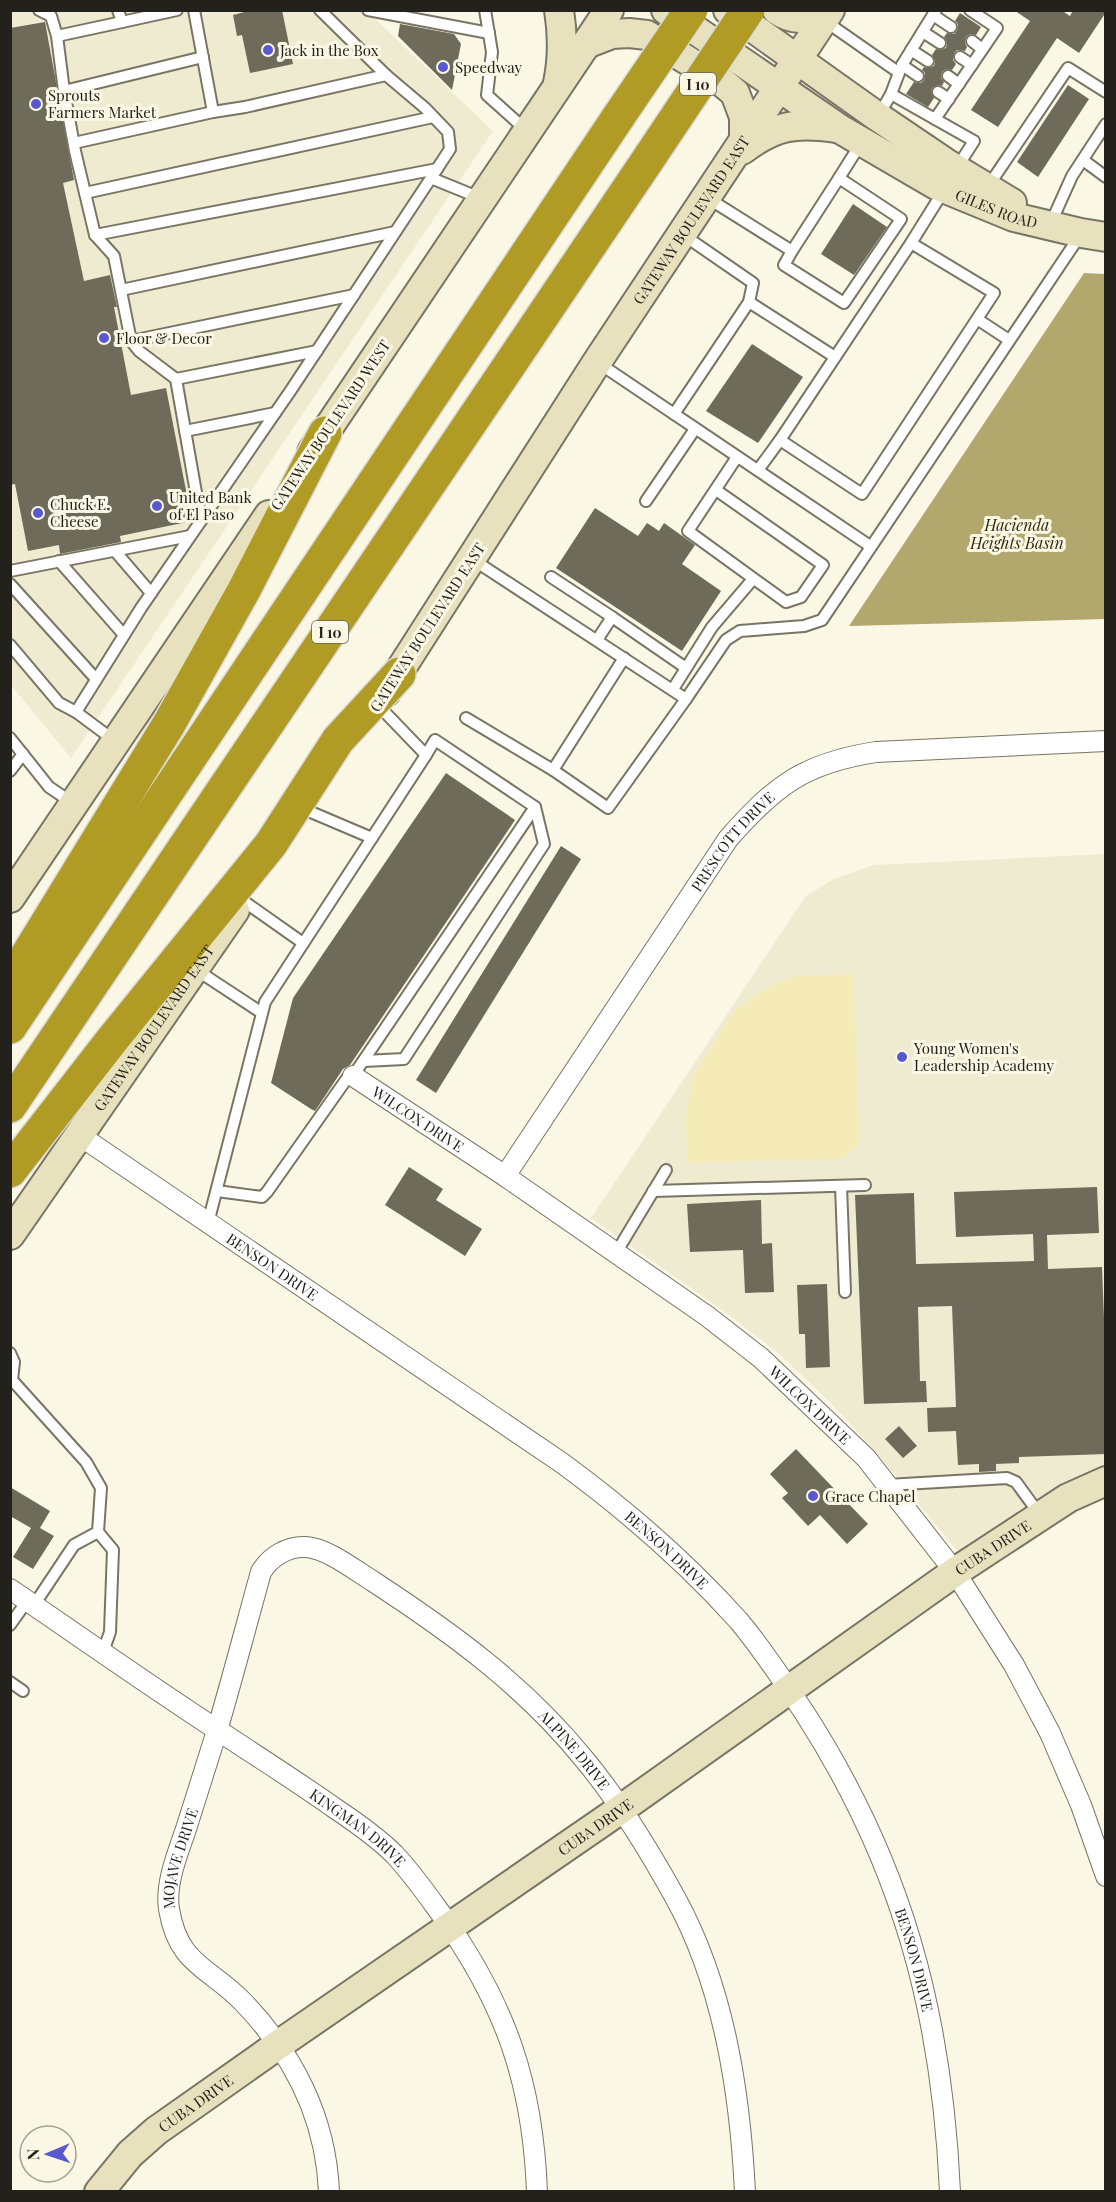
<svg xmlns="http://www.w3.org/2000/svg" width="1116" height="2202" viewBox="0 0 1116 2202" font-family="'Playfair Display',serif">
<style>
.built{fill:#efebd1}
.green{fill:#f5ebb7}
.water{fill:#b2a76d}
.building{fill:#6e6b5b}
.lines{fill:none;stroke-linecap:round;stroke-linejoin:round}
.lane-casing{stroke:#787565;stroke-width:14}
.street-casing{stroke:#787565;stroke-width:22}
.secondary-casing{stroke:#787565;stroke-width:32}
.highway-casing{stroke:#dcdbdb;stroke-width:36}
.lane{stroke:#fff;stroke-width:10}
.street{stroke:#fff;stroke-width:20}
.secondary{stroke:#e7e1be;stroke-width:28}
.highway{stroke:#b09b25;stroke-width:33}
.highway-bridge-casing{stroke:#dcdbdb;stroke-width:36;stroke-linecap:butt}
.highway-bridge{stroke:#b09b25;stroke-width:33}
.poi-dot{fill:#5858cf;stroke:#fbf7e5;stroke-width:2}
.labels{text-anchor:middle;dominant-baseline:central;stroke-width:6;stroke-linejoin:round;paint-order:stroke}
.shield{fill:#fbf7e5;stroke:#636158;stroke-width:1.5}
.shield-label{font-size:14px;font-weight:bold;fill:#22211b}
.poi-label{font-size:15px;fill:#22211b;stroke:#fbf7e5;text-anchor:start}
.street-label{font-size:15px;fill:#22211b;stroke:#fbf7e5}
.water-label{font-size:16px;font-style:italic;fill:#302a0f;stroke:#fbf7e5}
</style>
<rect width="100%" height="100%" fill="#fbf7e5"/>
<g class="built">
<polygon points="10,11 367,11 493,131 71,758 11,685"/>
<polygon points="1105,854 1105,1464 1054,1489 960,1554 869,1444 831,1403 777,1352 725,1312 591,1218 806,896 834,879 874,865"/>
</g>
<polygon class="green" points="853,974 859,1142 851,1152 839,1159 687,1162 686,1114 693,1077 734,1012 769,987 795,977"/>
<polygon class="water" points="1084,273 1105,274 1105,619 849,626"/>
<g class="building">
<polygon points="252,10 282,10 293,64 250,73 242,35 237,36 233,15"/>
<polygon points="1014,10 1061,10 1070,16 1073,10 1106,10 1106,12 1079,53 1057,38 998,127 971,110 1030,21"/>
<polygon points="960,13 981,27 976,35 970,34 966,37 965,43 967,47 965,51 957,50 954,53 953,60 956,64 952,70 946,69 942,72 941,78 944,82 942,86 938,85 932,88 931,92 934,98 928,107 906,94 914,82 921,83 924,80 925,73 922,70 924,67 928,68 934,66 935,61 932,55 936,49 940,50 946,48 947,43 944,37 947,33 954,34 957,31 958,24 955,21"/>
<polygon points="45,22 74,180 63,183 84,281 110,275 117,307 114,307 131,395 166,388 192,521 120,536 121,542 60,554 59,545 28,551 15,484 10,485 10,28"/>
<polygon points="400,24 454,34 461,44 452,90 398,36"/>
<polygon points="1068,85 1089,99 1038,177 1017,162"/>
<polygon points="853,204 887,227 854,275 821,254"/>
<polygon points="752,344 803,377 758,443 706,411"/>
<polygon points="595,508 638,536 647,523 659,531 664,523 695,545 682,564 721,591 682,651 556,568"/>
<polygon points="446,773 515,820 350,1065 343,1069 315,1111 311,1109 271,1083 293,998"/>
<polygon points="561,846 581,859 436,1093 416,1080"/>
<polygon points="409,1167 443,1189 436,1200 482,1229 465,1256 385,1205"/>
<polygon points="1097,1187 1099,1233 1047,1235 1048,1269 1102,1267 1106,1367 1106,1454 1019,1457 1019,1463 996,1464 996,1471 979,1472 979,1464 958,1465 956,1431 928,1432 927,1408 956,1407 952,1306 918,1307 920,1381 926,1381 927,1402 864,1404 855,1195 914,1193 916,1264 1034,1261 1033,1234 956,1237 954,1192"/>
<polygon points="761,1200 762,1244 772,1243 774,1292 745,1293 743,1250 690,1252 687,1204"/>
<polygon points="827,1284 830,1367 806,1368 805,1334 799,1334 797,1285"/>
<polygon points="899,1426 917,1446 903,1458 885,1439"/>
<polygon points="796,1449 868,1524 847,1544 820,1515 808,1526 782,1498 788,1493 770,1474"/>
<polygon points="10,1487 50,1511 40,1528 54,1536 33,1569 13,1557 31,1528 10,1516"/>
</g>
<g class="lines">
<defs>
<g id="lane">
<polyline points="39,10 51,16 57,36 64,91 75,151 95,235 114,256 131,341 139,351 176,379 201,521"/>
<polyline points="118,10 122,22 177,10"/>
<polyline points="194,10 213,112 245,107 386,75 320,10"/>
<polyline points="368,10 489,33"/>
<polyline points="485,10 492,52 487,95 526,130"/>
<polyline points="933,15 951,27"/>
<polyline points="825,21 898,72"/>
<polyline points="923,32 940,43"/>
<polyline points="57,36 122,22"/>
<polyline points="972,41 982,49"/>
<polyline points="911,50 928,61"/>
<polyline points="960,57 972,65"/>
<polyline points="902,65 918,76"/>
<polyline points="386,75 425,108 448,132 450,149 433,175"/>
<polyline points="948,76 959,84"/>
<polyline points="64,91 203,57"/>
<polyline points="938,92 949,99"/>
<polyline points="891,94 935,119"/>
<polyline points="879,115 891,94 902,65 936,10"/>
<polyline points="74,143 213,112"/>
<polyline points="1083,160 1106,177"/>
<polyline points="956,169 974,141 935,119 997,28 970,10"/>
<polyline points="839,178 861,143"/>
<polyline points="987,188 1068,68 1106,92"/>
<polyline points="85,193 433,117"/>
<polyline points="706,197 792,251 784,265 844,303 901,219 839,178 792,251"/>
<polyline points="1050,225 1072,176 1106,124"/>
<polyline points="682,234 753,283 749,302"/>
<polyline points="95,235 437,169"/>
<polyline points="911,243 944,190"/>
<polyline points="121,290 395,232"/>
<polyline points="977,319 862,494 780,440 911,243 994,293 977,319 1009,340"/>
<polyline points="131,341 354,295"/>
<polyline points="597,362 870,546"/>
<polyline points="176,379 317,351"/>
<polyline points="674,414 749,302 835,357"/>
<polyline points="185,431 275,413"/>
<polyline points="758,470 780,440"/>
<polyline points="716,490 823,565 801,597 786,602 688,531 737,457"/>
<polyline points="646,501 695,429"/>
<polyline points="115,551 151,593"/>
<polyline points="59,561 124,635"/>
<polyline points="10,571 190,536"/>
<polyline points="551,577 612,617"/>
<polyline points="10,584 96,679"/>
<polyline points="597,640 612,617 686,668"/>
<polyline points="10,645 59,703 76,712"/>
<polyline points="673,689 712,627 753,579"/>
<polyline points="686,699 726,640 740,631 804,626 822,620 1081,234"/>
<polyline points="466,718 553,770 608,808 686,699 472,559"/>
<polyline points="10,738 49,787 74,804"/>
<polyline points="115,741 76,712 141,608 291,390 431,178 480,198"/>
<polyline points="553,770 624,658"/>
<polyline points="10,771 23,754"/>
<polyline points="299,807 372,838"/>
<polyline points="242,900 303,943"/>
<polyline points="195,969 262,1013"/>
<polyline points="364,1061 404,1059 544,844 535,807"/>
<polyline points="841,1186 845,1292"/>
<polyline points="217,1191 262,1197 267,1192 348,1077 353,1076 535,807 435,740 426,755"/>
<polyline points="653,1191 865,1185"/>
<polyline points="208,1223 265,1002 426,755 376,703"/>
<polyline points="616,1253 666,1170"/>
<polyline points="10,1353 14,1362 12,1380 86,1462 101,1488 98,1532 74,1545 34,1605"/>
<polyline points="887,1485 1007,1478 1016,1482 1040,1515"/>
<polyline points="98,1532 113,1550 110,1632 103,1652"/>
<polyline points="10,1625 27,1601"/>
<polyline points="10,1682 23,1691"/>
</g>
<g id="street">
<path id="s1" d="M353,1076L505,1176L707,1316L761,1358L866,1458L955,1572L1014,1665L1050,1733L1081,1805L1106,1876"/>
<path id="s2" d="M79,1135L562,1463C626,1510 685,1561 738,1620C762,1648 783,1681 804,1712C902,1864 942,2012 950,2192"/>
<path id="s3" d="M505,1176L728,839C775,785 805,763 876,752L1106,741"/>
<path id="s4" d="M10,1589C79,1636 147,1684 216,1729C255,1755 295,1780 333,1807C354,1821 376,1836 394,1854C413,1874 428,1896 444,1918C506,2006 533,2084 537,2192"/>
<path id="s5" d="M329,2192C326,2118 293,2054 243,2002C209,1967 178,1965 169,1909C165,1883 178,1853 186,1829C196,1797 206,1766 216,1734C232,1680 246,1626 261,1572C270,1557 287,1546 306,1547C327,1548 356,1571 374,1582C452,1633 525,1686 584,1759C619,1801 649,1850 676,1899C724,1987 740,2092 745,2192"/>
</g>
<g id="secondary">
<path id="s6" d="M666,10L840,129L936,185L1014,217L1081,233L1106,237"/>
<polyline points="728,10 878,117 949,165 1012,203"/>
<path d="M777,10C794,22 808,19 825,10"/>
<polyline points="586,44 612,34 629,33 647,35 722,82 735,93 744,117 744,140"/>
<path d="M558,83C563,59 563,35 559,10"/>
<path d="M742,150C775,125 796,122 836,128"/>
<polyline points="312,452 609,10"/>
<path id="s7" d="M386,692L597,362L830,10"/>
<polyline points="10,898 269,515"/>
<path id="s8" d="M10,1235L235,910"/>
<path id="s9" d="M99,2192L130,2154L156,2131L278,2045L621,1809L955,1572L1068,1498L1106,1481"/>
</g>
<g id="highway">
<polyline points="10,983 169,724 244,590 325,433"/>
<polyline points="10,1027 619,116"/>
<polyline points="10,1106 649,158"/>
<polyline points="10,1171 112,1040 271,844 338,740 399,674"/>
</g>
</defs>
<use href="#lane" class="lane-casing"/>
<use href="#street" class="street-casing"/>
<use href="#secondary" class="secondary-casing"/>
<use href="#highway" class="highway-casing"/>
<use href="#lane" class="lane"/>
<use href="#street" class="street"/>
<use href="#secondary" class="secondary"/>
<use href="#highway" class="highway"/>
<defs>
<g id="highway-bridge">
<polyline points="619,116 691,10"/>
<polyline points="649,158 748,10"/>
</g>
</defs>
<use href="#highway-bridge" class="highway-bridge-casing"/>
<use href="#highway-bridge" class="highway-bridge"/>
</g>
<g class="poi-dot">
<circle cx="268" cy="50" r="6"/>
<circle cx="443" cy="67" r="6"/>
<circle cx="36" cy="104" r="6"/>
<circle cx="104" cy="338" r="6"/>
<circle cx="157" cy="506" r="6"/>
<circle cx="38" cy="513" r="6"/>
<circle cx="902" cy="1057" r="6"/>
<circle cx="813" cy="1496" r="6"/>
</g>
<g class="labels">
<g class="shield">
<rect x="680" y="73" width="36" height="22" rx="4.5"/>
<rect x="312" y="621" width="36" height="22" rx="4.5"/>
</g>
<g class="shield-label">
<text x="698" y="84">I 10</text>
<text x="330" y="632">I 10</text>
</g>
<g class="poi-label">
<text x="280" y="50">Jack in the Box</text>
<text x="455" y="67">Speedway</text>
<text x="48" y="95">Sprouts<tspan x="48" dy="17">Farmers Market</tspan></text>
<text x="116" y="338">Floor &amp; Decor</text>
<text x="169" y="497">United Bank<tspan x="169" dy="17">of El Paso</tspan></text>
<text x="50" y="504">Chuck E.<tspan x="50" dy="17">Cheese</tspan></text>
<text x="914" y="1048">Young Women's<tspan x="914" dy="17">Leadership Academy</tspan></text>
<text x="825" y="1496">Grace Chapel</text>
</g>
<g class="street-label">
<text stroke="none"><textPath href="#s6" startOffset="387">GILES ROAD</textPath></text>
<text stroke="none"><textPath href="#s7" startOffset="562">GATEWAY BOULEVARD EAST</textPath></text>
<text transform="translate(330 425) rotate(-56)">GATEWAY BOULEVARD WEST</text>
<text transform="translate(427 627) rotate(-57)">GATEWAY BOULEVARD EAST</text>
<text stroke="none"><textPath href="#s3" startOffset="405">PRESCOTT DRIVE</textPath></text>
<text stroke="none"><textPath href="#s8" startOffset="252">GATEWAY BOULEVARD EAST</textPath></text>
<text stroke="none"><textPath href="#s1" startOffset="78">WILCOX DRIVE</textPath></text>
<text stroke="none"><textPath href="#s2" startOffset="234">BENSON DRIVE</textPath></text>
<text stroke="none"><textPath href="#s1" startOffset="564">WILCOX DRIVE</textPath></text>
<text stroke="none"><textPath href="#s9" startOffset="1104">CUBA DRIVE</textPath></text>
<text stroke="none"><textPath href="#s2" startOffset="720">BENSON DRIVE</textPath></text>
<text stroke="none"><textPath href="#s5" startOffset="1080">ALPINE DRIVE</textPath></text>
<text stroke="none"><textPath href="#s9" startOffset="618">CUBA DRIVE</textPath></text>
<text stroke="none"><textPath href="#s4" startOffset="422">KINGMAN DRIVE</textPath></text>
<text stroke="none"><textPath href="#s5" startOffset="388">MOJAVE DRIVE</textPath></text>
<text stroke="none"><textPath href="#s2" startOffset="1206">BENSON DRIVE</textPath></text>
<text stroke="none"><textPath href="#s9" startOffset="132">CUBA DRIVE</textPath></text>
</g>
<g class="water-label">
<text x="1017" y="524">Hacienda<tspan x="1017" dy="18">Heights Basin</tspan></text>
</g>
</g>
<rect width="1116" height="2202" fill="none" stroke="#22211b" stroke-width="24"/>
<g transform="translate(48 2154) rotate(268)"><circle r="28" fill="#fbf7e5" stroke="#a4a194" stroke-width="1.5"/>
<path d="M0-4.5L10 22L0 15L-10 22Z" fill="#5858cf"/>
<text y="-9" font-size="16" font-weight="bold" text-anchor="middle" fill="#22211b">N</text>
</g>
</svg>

* * *

**TASK DIRECTIONS**: Look over the listing above and copy each line that contains "round".

**SOLUTION TO THIS TASK**:
.lines{fill:none;stroke-linecap:round;stroke-linejoin:round}
.labels{text-anchor:middle;dominant-baseline:central;stroke-width:6;stroke-linejoin:round;paint-order:stroke}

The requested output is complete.